▶ [What you have to do] Although the records contain pictures, only their text should be set down, exactly as written.

Data entries:
════════════════════

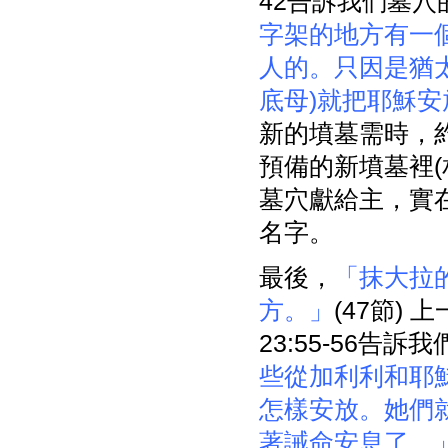
42告訴我們墓
字架的地方有一
人的。只因是猶
底母)就把耶穌
新的墳墓需時，
預備的新墳墓裡
墓穴獻給主，實
名字。
最後，
「抹大拉
方。」
(47節)
23:55-56
些從加利利和耶
怎樣安放。她們
著誡命安息了。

════════════════════

▶ [Your response]
42告訴我們墓
字架的地方有一
人的。只因是猶
底母)就把耶穌
新的墳墓需時，
預備的新墳墓裡
墓穴獻給主，實
名字。
最後，
「抹大拉
方。」
(47節)
23:55-56
些從加利利和耶
怎樣安放。她們
著誡命安息了。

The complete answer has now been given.